The Fragmented World of Online Media Sales

The Beginning
Recently I have been working on building an in-house premium online display ad sales unit within PeekYou. We’re slowly approaching 10mm monthly visits, and as a result, are looking towards new channels to monetize our traffic beyond simple Google display ads and direct text link deal partnerships. Whereas just a few years ago, major brand name advertisers were content spending big ad budgets for pure volume-based CPM campaigns, many advertisers are now looking for very specific audience buys and targeted display campaigns. It is for this reason that we integrated our DFP ad server with Quantcast’s Audience Segment API.

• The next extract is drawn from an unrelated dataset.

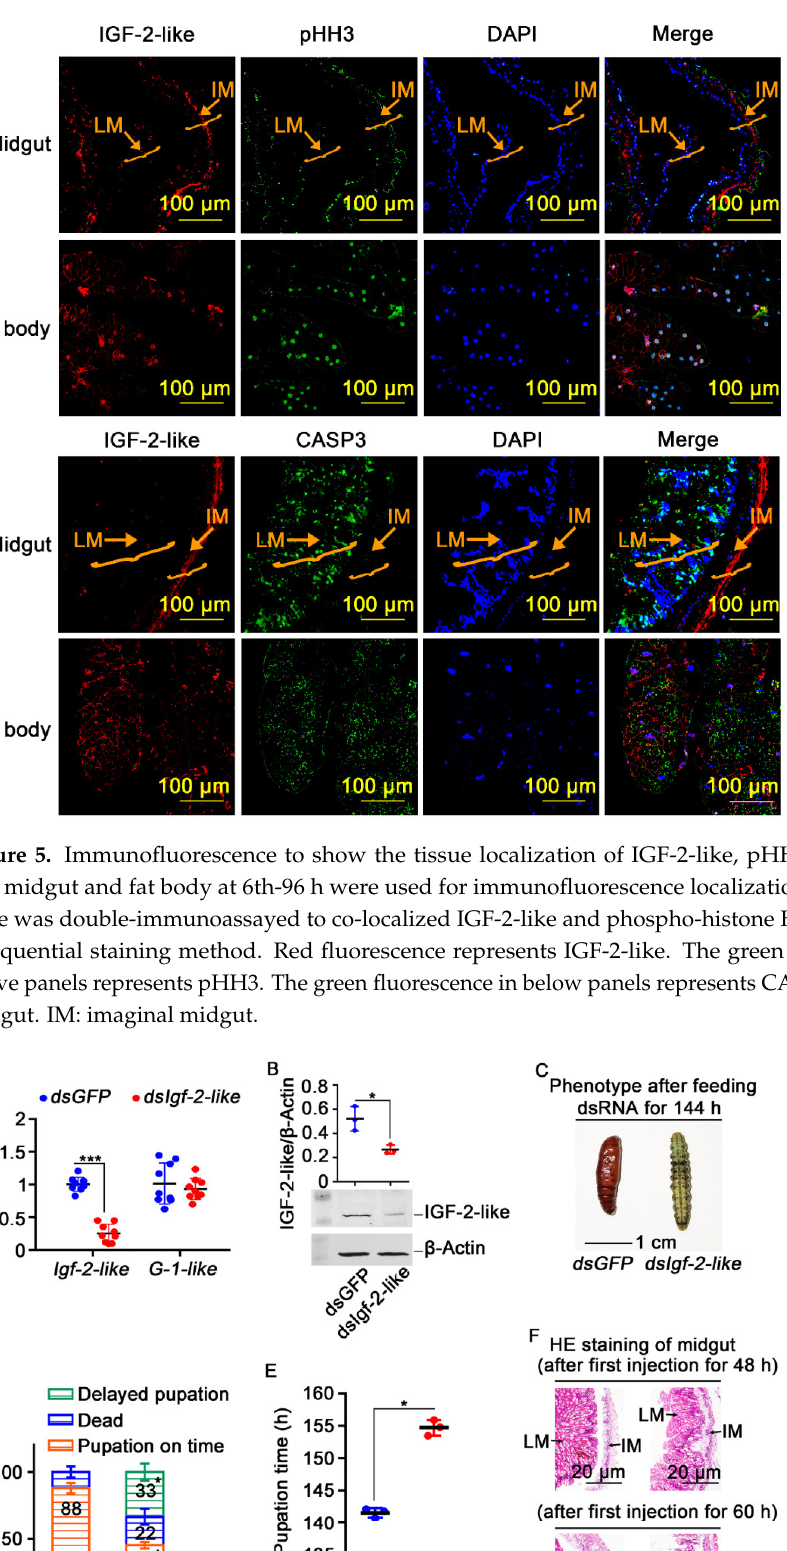
Figure 6. Knockdown Igf-2-like caused delayed pupation. ( A ) Detection of the knockdown efficiency of dsIgf-2-like by feeding the E. coli ; the off-target effect was detected by G-1-like . ( B ) The fat body protein was extracted at 6th-126 h to detect the knockdown efficiency after Igf-2-like knockdown by injection of dsRNA. β-ACTB was used as an internal reference protein. Image J was used to calculate the ratio of IGF-2-like and β-ACTB band densities. ( C ) The phenotype of larvae 144 h after feeding of dsIgf-2-like and dsGFP . ( D ) Statistical analysis of the phenotype. The data for the phenotype ratio were collected in triplicate using thirty larvae each time by feeding the E. coli . The delayed pupation was defined as a pupation time longer than the average pupation time of the dsGFP (142 h) group by feeding the E. coli . ( E ) The pupation time by feeding the E. coli . ( F ) HE staining of the midgut after the injection of dsIgf-2-like and dsGFP for 48 h and 60 h. ( G ) Morphology of the fat body after the first injection for 10 d and 11 d by injection of dsRNA. ( H ) The expression levels of Wnt and c- Myc in the fat body were detected after Igf-2-like knockdown by injection of dsRNA. All the experiments comprised three biological repetitions. The error bar indicates the mean ± SD, and a t - test was used to show significant differences (* p < 0.05, *** p < 0.001). 4. Discussion We identified and revealed that the expression of IGF-2-like upon 20E stimulus is upregulated in the imaginal midgut and fat body cells during metamorphosis. IGF-2-like plays key roles to maintain the growth and proliferation of imaginal midgut and fat body cells. Interestingly, IGF-2-like-positive fat body cells did not undergo apoptosis and were identified as the progenitors of the adult fat body.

I have the space, you bring the campaign
As we have learned the hard way, getting in touch with advertisers in order to sell our inventory direct to them is proving to be extremely difficult. There are numerous websites out there (such as sellercrowd.com) that help online ad sales reps by anonymously connecting them within a forum-style Q&A site, in order to make sure that the sell side is able to monetize their inventory. Gone are the days where a publisher can simply integrate audience data, and sell premium display.

Next steps
I am 100% sure everyone on the sell side (and buy side for that matter) has had the exact same feeling towards the entire industry and the fragmented nature of advertising online. I recently came across a great article that focused on bringing small businesses online and into the display advertising world (most small businesses focus on products like Google AdWords/SEM to market their wares online since they don’t always have the resources to create an effective display ad campaign like some of the bigger advertisers out there). Perhaps publishers within our tier of traffic (anywhere between 5mm to 15mm monthly visits) should be looking to target these mid-level advertisers to better monetize their inventory, rather than going after the agency-supported advertising clients? Until publishers can get a fair shot at pitching their inventory direct, online media sales will continue to be a fragmented, disjointed marketplace.